Indicazioni Nazionali, Valditara ha firmato il decreto con il testo definitivo e annuncia: “Si volta pagina, ritorna la centralità della storia occidentale”

Reginaldo Palermo

“Con la firma delle nuove Indicazioni nazionali si volta pagina. Dal prossimo anno scolastico vi sarà il ritorno della centralità della storia occidentale, la valorizzazione della nostra identità, la riscoperta dei classici che hanno contraddistinto la nostra civiltà. Ripristiniamo inoltre il valore della regola, a partire da quella grammaticale, e del latino”: con queste parole il ministro Valditara ha annunciato in queste ore di aver firmato oggi, 9 dicembre, il decreto sulle Nuove Indicazioni nazionali.
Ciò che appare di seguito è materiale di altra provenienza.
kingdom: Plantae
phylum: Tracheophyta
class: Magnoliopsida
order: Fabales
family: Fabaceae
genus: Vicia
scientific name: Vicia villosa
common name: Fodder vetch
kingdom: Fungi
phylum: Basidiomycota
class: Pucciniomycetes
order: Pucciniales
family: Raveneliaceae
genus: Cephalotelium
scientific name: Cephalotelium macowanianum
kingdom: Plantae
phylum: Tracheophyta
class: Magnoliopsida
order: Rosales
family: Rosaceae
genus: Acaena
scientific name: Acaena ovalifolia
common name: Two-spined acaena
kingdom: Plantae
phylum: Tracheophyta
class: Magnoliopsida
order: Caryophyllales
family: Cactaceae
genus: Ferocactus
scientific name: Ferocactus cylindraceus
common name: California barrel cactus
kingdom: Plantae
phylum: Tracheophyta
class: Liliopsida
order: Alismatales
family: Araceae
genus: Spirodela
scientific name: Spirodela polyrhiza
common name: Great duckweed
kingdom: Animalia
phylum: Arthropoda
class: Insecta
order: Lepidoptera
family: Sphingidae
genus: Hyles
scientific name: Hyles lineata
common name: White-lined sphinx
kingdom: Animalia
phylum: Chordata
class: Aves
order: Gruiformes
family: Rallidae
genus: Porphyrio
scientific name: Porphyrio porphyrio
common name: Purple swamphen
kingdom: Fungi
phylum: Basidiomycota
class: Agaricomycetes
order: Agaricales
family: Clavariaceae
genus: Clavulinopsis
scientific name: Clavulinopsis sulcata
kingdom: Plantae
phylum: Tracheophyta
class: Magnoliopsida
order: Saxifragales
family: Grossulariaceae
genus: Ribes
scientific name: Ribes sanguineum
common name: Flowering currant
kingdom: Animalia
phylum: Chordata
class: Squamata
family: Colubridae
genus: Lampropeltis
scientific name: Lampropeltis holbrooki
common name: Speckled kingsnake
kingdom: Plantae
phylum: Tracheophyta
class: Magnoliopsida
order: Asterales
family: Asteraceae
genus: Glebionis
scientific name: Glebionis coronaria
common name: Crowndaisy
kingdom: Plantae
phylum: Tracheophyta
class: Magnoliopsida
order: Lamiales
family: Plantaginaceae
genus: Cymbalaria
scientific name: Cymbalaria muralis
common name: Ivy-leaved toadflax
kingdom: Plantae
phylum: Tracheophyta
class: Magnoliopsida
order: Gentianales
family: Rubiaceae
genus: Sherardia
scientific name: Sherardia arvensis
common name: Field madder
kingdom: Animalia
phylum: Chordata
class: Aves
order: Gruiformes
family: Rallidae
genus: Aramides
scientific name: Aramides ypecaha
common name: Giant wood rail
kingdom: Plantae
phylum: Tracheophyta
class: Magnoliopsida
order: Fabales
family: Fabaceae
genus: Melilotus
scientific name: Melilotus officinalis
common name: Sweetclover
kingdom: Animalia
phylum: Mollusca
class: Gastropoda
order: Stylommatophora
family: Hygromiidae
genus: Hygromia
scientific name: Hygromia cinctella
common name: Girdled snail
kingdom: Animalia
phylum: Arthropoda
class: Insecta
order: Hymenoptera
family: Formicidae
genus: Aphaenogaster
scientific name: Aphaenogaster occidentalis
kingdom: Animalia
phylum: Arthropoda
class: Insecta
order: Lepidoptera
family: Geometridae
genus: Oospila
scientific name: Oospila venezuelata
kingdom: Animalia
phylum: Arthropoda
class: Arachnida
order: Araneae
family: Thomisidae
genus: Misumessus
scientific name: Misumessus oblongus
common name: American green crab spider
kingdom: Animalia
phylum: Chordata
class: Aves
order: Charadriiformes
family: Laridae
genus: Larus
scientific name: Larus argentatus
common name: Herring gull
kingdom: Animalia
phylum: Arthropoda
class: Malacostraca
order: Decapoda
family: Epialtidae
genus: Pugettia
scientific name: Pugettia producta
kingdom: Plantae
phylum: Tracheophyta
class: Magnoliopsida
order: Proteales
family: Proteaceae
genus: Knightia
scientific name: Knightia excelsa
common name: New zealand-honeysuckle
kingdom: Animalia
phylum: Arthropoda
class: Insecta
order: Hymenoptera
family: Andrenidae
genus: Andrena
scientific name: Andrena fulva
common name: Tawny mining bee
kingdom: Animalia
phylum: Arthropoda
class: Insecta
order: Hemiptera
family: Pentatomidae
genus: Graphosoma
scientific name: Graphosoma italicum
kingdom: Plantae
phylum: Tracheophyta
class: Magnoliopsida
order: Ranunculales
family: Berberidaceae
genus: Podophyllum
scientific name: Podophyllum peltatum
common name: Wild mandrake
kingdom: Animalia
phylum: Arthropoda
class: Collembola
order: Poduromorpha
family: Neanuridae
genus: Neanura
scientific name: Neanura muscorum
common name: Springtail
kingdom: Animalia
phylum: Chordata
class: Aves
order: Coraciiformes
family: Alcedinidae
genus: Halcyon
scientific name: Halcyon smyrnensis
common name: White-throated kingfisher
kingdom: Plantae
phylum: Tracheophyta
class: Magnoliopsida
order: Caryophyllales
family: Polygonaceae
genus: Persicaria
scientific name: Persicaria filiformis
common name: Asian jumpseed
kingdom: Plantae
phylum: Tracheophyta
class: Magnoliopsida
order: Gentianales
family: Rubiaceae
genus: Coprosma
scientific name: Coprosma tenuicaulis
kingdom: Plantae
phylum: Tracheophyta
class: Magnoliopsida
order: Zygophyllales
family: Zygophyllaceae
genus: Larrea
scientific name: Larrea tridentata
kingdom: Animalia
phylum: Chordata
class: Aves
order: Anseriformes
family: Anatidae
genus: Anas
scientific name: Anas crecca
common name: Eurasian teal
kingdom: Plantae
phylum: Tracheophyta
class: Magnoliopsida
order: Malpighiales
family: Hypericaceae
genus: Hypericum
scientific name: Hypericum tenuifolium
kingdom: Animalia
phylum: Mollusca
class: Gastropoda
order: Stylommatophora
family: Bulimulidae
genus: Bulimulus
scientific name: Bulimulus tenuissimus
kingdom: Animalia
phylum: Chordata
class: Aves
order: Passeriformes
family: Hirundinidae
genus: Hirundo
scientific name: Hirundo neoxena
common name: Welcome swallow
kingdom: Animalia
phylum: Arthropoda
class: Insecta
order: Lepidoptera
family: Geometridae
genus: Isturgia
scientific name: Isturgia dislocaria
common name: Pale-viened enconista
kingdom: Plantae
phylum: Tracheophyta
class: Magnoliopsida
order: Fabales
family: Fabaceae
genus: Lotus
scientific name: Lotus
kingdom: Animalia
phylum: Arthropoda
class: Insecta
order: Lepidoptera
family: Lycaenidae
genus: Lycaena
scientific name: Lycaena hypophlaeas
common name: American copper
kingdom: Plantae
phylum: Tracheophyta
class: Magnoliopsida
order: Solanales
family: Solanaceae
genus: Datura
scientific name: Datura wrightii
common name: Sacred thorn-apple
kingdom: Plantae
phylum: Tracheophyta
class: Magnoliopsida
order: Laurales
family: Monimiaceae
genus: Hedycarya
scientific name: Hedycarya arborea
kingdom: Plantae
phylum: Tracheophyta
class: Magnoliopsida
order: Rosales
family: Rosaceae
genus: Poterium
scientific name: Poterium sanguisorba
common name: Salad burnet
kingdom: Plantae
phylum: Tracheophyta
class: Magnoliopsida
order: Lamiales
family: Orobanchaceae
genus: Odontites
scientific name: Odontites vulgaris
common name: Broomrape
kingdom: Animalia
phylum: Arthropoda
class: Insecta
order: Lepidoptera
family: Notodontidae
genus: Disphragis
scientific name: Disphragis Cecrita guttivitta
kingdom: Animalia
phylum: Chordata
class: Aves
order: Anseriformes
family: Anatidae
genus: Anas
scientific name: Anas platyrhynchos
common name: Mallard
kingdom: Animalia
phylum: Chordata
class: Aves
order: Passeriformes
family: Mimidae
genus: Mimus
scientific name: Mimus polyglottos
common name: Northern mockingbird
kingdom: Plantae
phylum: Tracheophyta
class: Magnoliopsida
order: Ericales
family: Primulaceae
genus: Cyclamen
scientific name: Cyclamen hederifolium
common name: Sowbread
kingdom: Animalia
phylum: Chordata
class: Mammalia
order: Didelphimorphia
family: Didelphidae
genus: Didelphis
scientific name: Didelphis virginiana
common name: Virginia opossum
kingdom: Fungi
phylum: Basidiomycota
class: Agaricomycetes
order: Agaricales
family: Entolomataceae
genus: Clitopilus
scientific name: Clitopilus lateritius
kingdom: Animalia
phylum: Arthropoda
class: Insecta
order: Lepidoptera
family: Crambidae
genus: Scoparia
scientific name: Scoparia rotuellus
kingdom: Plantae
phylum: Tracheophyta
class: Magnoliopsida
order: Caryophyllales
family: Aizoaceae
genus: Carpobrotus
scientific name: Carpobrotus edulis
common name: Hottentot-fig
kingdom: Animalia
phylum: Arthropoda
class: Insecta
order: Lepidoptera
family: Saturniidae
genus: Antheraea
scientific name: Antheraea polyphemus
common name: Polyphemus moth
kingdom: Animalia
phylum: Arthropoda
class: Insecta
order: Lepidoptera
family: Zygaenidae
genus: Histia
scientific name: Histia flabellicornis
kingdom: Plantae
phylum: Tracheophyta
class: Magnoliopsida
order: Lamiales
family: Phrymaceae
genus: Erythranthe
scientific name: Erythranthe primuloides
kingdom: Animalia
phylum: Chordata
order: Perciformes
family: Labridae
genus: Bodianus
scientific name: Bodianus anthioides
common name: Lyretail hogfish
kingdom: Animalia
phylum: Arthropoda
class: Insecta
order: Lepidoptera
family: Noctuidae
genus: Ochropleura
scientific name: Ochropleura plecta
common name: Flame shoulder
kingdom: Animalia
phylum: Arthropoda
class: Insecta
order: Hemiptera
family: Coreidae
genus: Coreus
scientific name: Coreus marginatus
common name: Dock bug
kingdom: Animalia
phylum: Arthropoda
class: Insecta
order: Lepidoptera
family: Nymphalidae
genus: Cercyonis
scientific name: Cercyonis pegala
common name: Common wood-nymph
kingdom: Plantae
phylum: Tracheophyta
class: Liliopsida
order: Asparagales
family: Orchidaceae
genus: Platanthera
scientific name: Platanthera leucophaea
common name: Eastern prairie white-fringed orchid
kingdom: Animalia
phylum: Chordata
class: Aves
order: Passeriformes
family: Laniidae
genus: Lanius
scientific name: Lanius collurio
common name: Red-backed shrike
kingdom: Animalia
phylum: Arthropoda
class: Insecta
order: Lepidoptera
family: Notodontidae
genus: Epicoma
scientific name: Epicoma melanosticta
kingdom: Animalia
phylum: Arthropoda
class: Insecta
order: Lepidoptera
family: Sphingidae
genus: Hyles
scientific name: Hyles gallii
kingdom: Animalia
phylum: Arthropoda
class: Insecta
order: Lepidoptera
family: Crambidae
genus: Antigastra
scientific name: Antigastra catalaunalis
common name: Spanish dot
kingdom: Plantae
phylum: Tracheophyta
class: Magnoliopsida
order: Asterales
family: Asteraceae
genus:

Il Ministro ci tiene a precisare che “ciò non costituisce il ritorno a un passato superato”.
“Regole grammaticali e latino – prosegue Valditara – rappresentano fondamenti che consentiranno ai nostri ragazzi di crescere consapevoli della nostra lingua, con maggiore padronanza espressiva e più forte pensiero critico. Al tempo stesso innoviamo i programmi di matematica e scienze perché, partendo dal reale, possano appassionare i giovani, e mettiamo al centro la cultura del rispetto e della lotta contro ogni discriminazione”.
Valditara si dice convinto che si tratti di “programmi fortemente innovativi, che giungono al termine di un lavoro poderoso durato quasi due anni e che ha coinvolto il comitato tecnico presieduto dalla professoressa Perla, i componenti delle sottocommissioni e il Ministero”.

E adesso, ovviamente, non resta altro da fare che aspettare le repliche di quanti, da un anno a questa parte, hanno sottolineato le non poche incongruenze del testo del documento.
Incongruenze che, non dimentichiamolo, sono state messe in evidenza sia dal CSPI sia dal Consiglio di Stato.